- [EXERCISE DIRECTIONS] Filter the entries for the word "Rendered". Copy each line that has it.

- [RECORD EXTRACTS]
=====
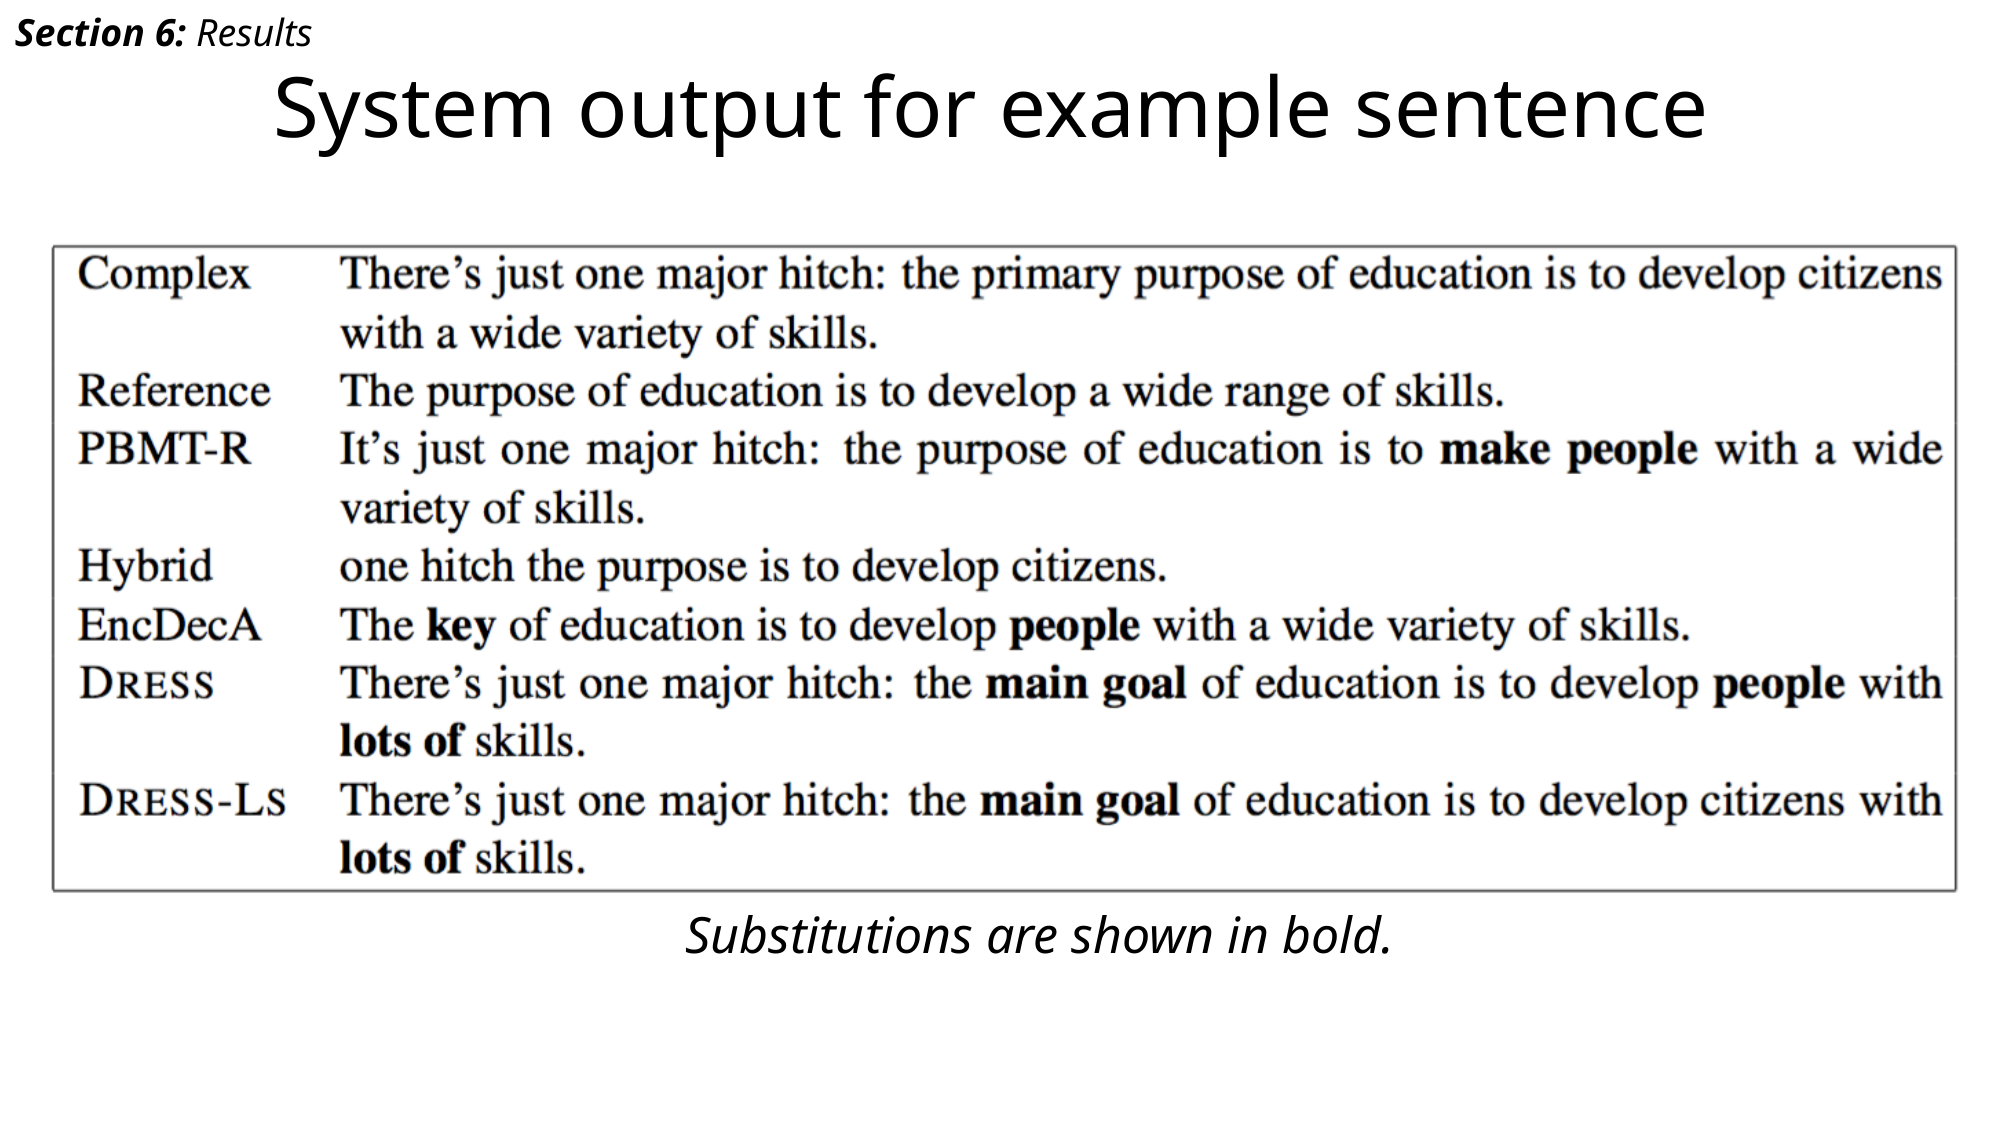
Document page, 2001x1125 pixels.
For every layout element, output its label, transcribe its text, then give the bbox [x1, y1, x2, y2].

text_box Substitutions are shown in bold. [670, 897, 1423, 972]
text_box Section 6: Results [0, 2, 1100, 107]
picture [23, 219, 1981, 897]
title System output for example sentence [139, 2, 1865, 219]
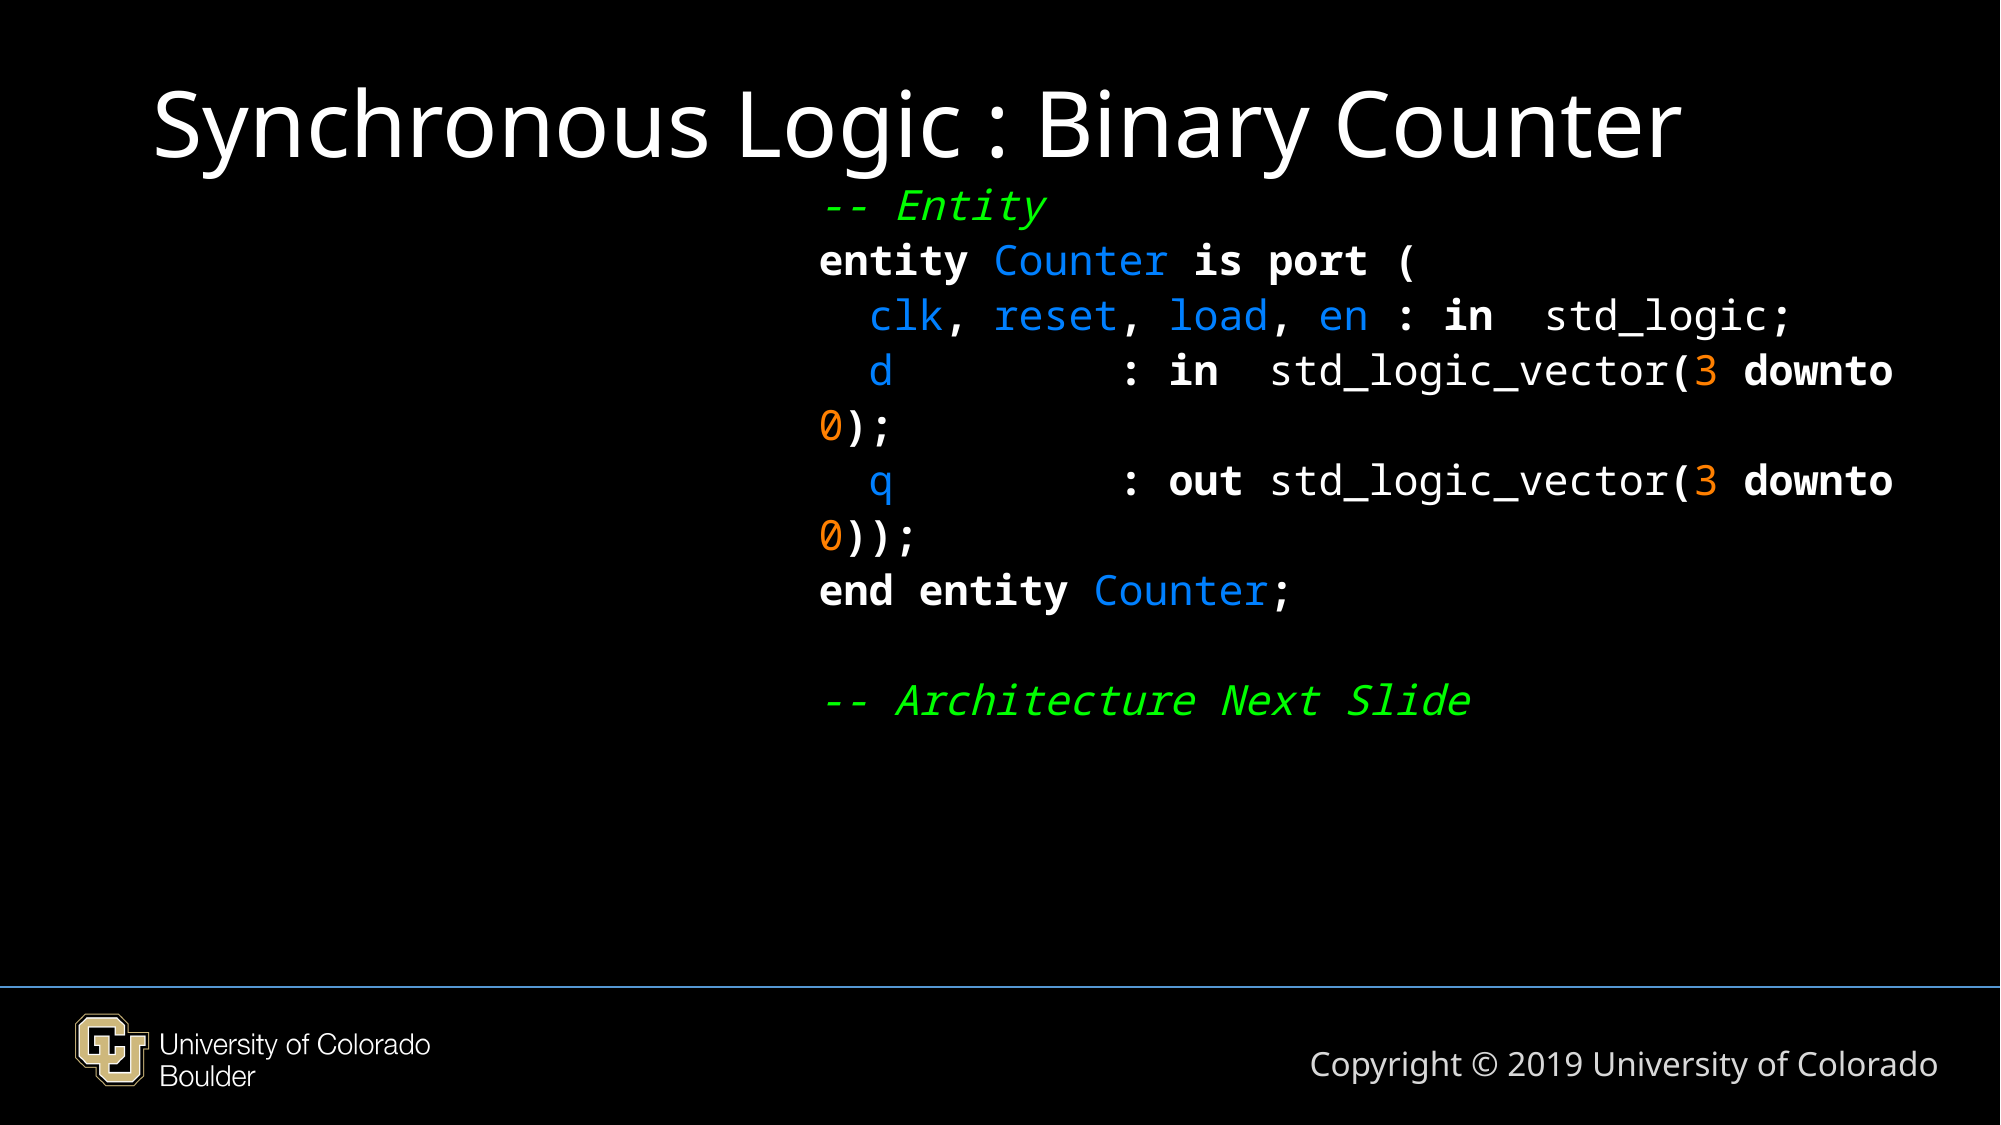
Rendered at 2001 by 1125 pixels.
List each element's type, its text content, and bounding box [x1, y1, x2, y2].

text_box Synchronous Logic : Binary Counter [137, 59, 1863, 196]
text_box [1294, 1010, 2000, 1118]
text_box -- Entity entity Counter is port ( clk, reset, load, en : in std_logic; d : in std_logic_vector(3 downto 0); q : out std_logic_vector(3 downto 0)); end entity Counter; -- Architecture Next Slide [803, 166, 1983, 939]
picture [62, 1007, 458, 1105]
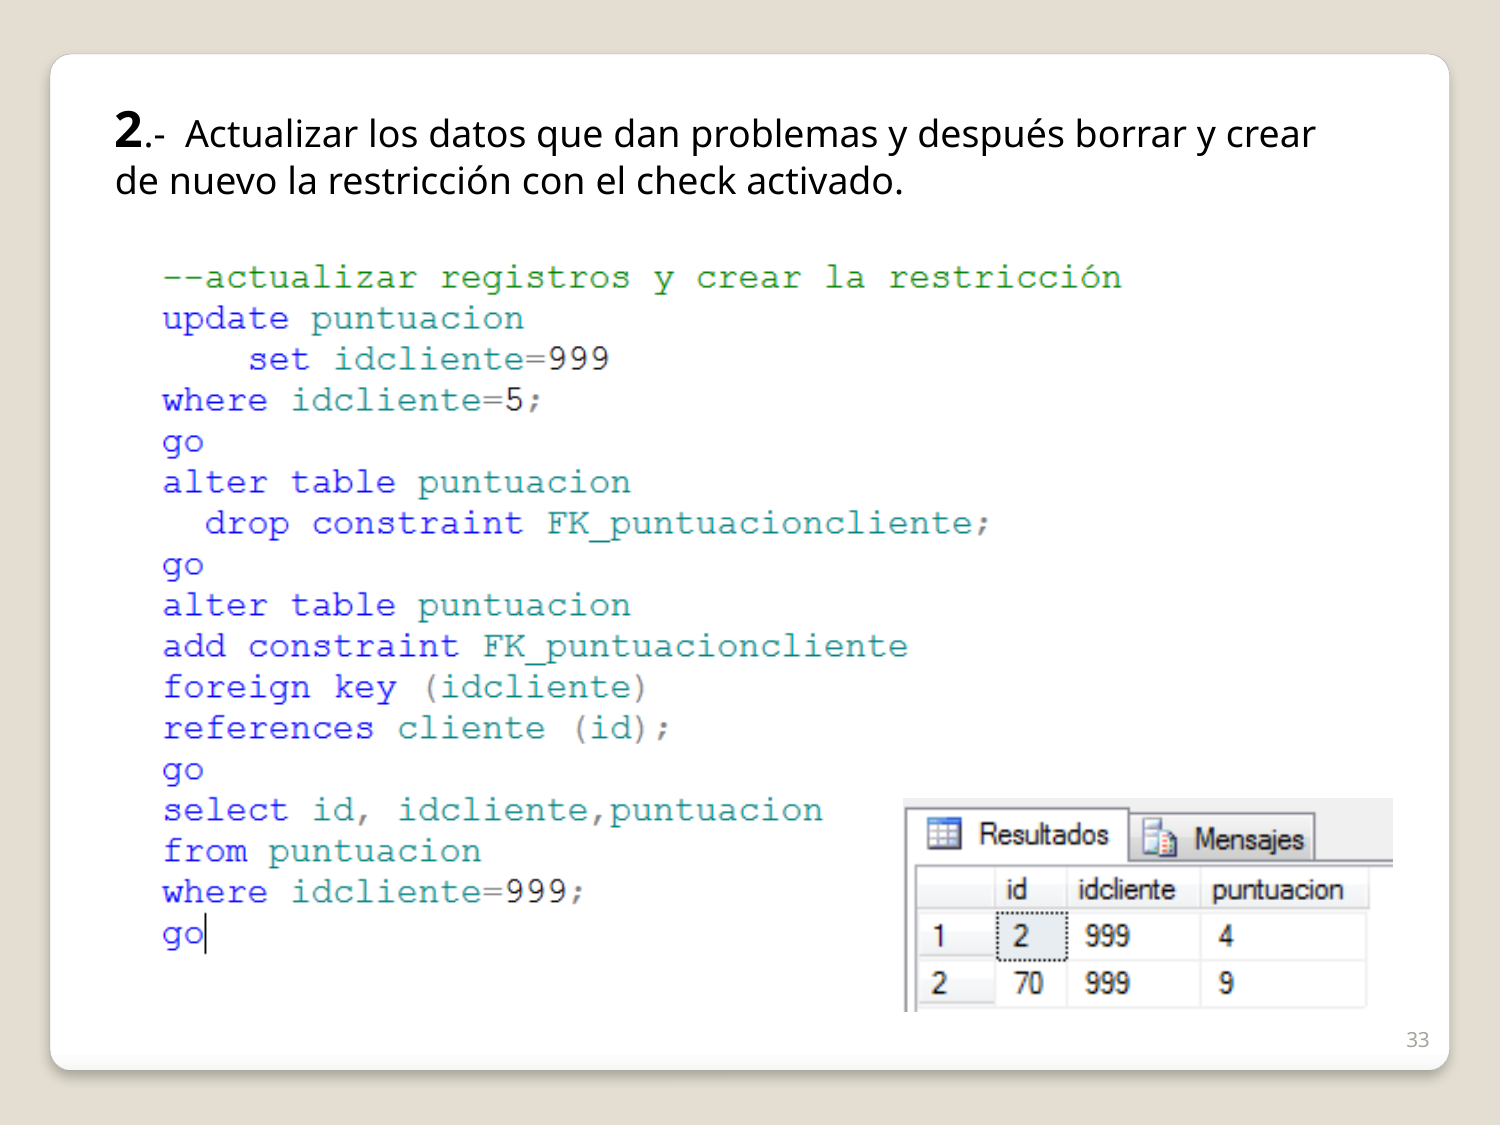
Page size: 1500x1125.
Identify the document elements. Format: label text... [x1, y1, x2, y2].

slide_number 33 [1369, 1002, 1445, 1063]
text_box 2.- Actualizar los datos que dan problemas y después borrar y crear de nuevo la restricción con el check activado. [100, 89, 1365, 210]
picture [131, 247, 1394, 1012]
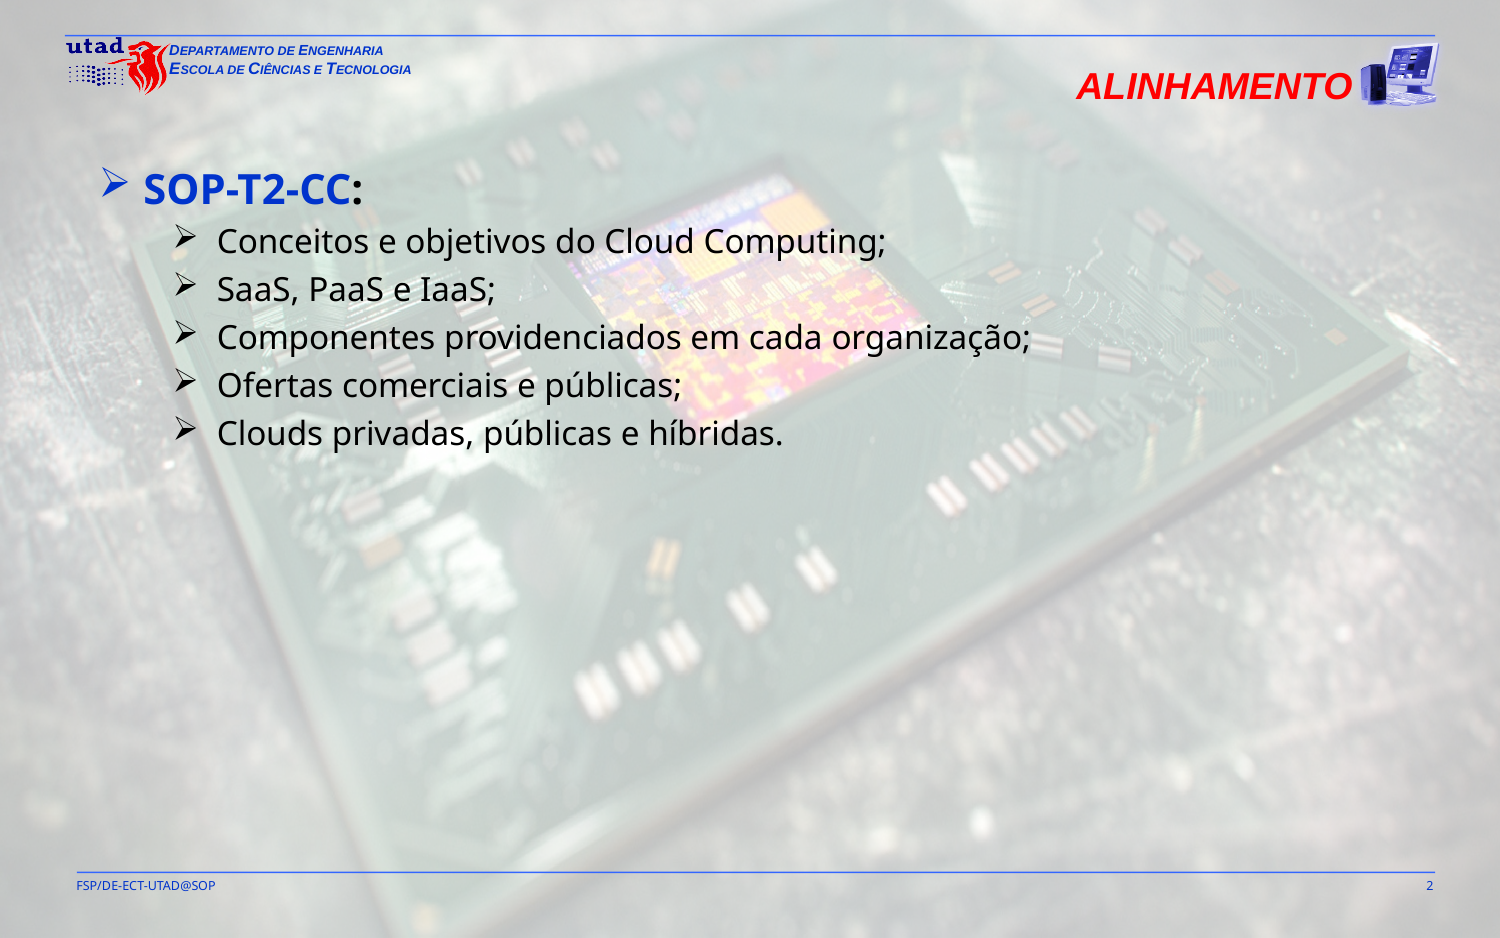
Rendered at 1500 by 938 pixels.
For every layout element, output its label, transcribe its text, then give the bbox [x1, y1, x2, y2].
=====
- [OUTPUT BELOW]
Rendered at 2001 by 1125 pixels.
Rendered at 1500 by 938 pixels.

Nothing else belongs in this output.